**WRITTEN TASK:** For this exercise, reproduce the entries below exactly, but only from the line containing "-172,7 +172,6 @@" through the line containing "će biti izloženo", both included.

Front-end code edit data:
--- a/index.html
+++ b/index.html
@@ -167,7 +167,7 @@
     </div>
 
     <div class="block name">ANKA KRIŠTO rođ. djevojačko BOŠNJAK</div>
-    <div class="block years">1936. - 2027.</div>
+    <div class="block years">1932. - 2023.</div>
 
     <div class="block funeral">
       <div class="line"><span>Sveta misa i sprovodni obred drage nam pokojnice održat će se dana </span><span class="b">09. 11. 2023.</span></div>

---

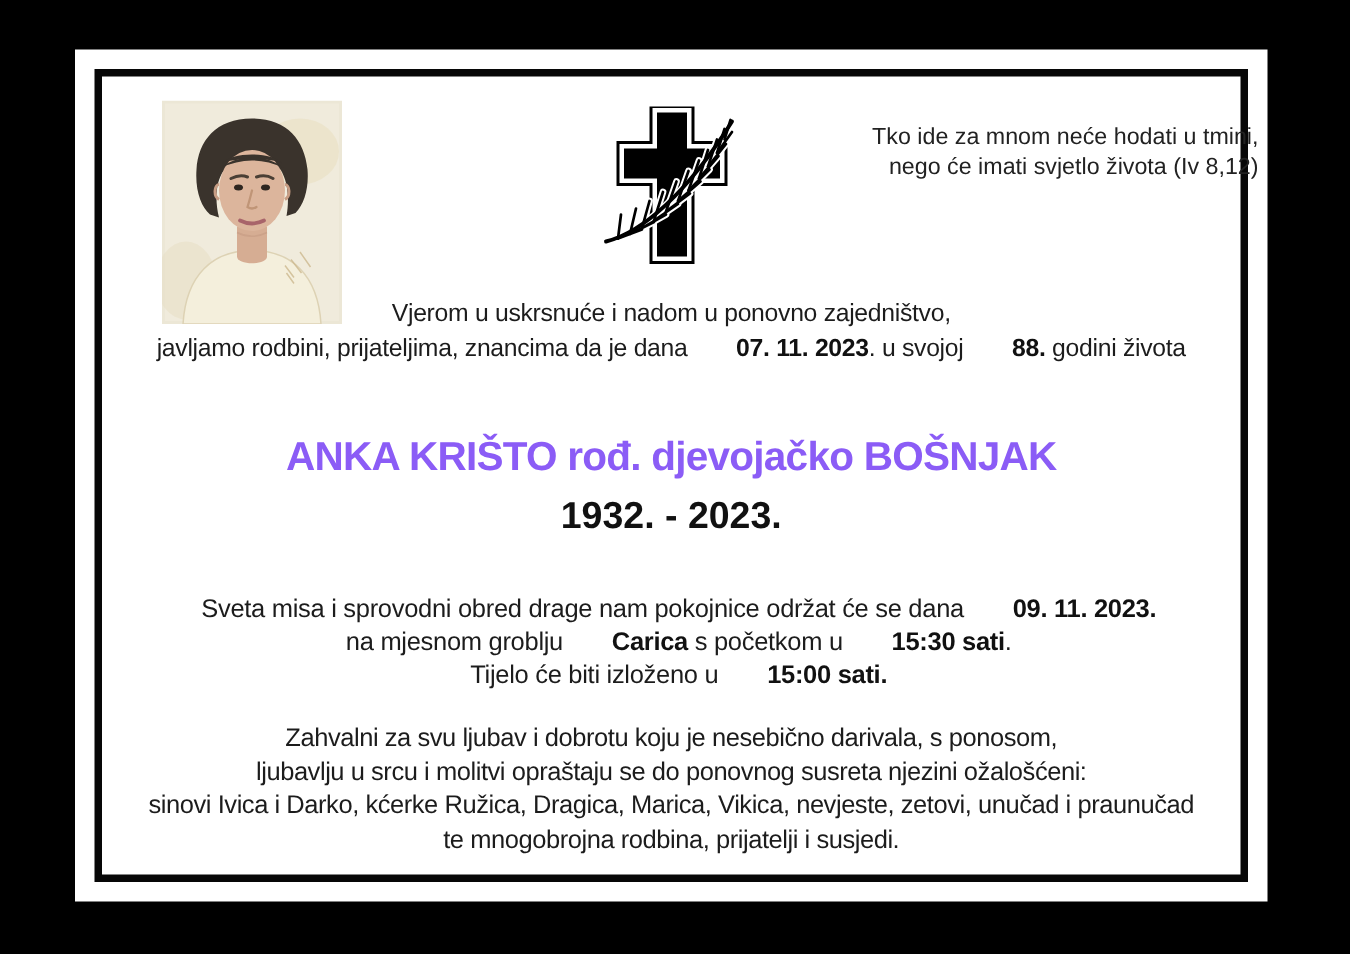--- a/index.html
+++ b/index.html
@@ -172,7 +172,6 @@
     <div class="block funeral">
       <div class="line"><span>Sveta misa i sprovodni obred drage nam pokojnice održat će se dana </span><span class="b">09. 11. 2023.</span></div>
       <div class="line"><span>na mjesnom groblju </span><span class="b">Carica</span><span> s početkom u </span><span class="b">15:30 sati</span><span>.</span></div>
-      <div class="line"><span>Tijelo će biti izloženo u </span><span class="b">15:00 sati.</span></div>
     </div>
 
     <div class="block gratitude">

**WRITTEN ANSWER:**
@@ -172,7 +172,6 @@
     <div class="block funeral">
       <div class="line"><span>Sveta misa i sprovodni obred drage nam pokojnice održat će se dana </span><span class="b">09. 11. 2023.</span></div>
       <div class="line"><span>na mjesnom groblju </span><span class="b">Carica</span><span> s početkom u </span><span class="b">15:30 sati</span><span>.</span></div>
-      <div class="line"><span>Tijelo će biti izloženo u </span><span class="b">15:00 sati.</span></div>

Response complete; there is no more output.